The study says the u-flying capability of drones could be increased fourfold by combining existing bus networks.

Each plane starts at a warehouse where a package is loaded. If its destination is within range of the aircraft, the drone can fly directly to and from the location. But if the distance is far, the drone will fly to a bus stop, where it lands on a bus that covers most of the distance. Once the bus reaches a station within the destination range, the drone flies to the destination.

Since each city has more than one site, any drone can go back to its origin or go to another site where another package is waiting for it. With this in mind, the model determines which drones should be transported and what they are in.
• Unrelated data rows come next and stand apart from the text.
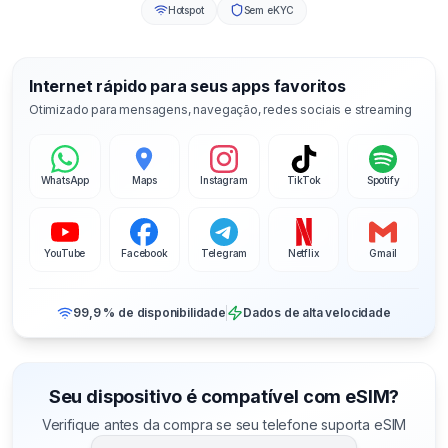
Hotspot
Sem eKYC
Internet rápido para seus apps favoritos
Otimizado para mensagens, navegação, redes sociais e streaming
WhatsApp
Maps
Instagram
TikTok
Spotify
YouTube
Facebook
Telegram
Netflix
Gmail
99,9 % de disponibilidade
Dados de alta velocidade
Seu dispositivo é compatível com eSIM?
Verifique antes da compra se seu telefone suporta eSIM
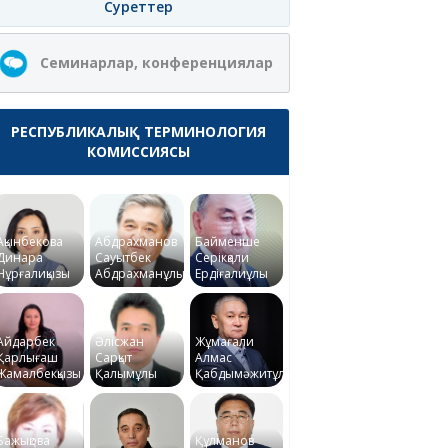
Суреттер
Семинарлар, конференциялар
РЕСПУБЛИКАЛЫҚ ТЕРМИНОЛОГИЯ
КОМИССИЯСЫ
Ақынбекова
Абдрахманов
Байменше
Динара
Сауытбек
Серікқали
Нұрғалиқызы
Абдрахманұлы
Ердіғалиұлы
Айдарбек
Әлісжан
Жұмағали
Қарлығаш
Сарқыт
Алмас
Жамалбекқызы
Қалымұлы
Қабдымәжитұлы
Бажықова
Құлманов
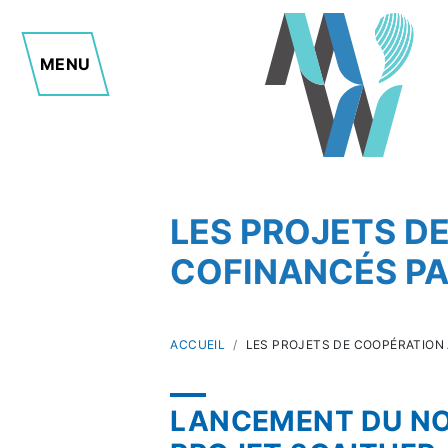
MENU
LES PROJETS DE
COFINANCÉS PA
ACCUEIL
LES PROJETS DE COOPÉRATION 
LANCEMENT DU N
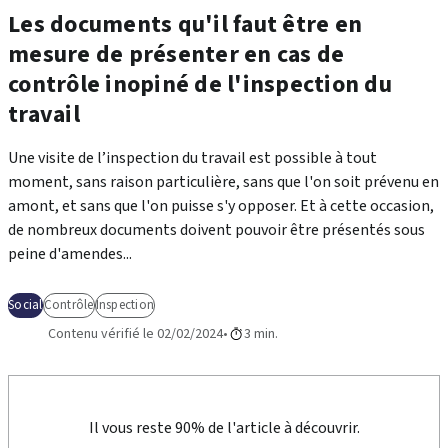
Les documents qu'il faut être en
mesure de présenter en cas de
contrôle inopiné de l'inspection du
travail
Une visite de l’inspection du travail est possible à tout
moment, sans raison particulière, sans que l'on soit prévenu en
amont, et sans que l'on puisse s'y opposer. Et à cette occasion,
de nombreux documents doivent pouvoir être présentés sous
peine d'amendes...
Social
Contrôle
Inspection
Contenu vérifié le 02/02/2024
3 min.
Il vous reste 90% de l'article à découvrir.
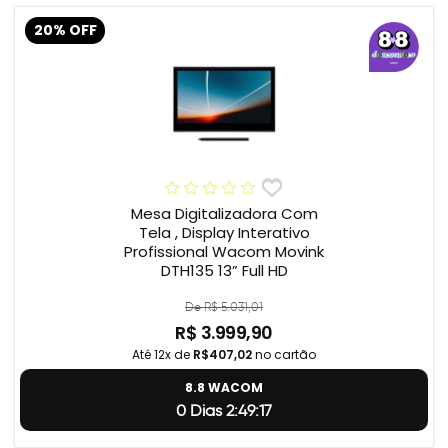
20% OFF
Mesa Digitalizadora Com
Tela , Display Interativo
Profissional Wacom Movink
DTH135 13” Full HD
De R$ 5.031,01
R$ 3.999,90
Até 12x de
R$407,02
no cartão
8.8 WACOM
0 Dias 2:49:17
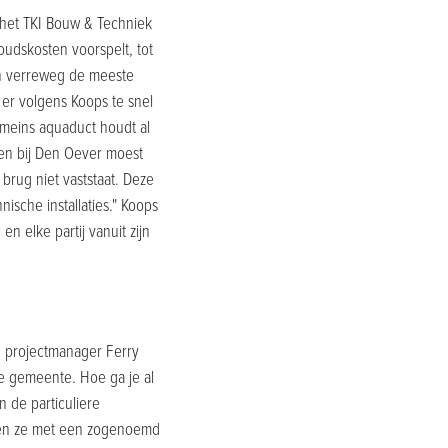
het TKI Bouw & Techniek
udskosten voorspelt, tot
ren verreweg de meeste
er volgens Koops te snel
omeins aquaduct houdt al
gen bij Den Oever moest
brug niet vaststaat. Deze
sche installaties." Koops
n elke partij vanuit zijn
n projectmanager Ferry
 gemeente. Hoe ga je al
 de particuliere
doen ze met een zogenoemd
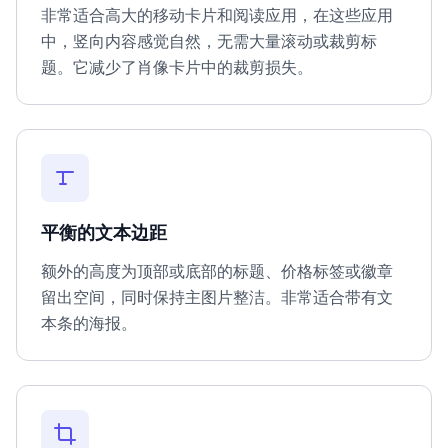
非常适合高大的移动卡片和阅读应用，在这些应用
中，竖向内容感觉自然，无需大量滚动或裁剪标
题。它减少了肖像卡片中的裁剪损失。
平衡的文本边距
额外的高度为顶部或底部的标题、价格标签或徽章
留出空间，同时保持主图片整洁。非常适合带有文
本条的海报。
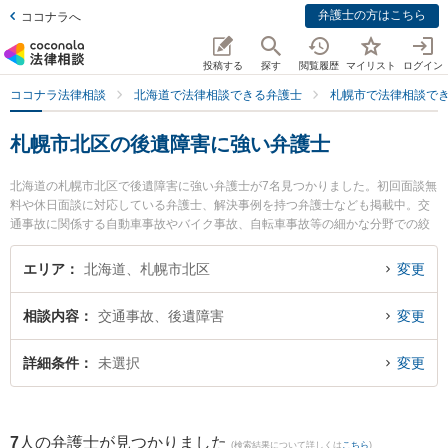
弁護士の方はこちら
ココナラへ
投稿する
探す
閲覧履歴
マイリスト
ログイン
ココナラ法律相談
北海道で法律相談できる弁護士
札幌市で法律相談で
札幌市北区の後遺障害に強い弁護士
北海道の札幌市北区で後遺障害に強い弁護士が7名見つかりました。初回面談無
料や休日面談に対応している弁護士、解決事例を持つ弁護士なども掲載中。交
通事故に関係する自動車事故やバイク事故、自転車事故等の細かな分野での絞
り込み検索もでき便利です。特に弁護士法人ALG＆Associates 札幌法律事務所
の川上 満里奈弁護士や弁護士法人心 札幌法律事務所の望月 龍之介弁護士、法
エリア
北海道、札幌市北区
変更
律事務所Legal Baristaの阿部 洋介弁護士のプロフィール情報や弁護士費用、強
みなどが注目されています。『札幌市北区で土日や夜間に発生した後遺障害の
相談内容
交通事故、後遺障害
変更
トラブルを今すぐに弁護士に相談したい』『後遺障害のトラブル解決の実績豊
富な近くの弁護士を検索したい』『初回相談無料で後遺障害を法律相談できる
札幌市北区内の弁護士に相談予約したい』などでお困りの相談者さんにおすす
詳細条件
未選択
変更
めです。
7
人の弁護士が見つかりました
(検索結果について詳しくは
こちら
)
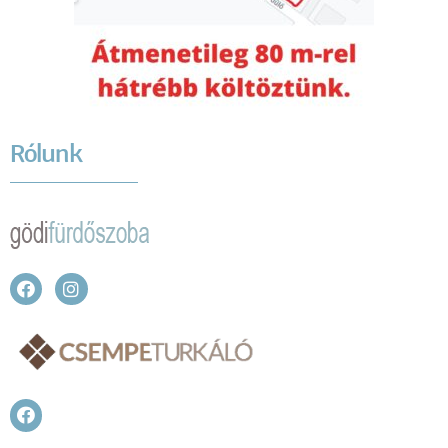
Rólunk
In all cases, the goal of the system is to minimize the time per delivery.

The study says the u-flying capability of drones could be increased fourfold by combining existing bus networks.

As a result, North San Francisco’s longest delivery time is less than an hour, while in Washington it is less than two hours. In addition, in both cities, the effective flight distance of drones can be increased fourfold.

“Delivery drones are the trend of the future. Kochenderfer said. “By making reasonable use of ground transportation, drones have the potential to provide safe, clean and cost-effective transportation. “

Companies such as Mercedes, HorseFly and Workhorse have proposed a similar system, suggesting that delivery drones can rely on delivery trucks.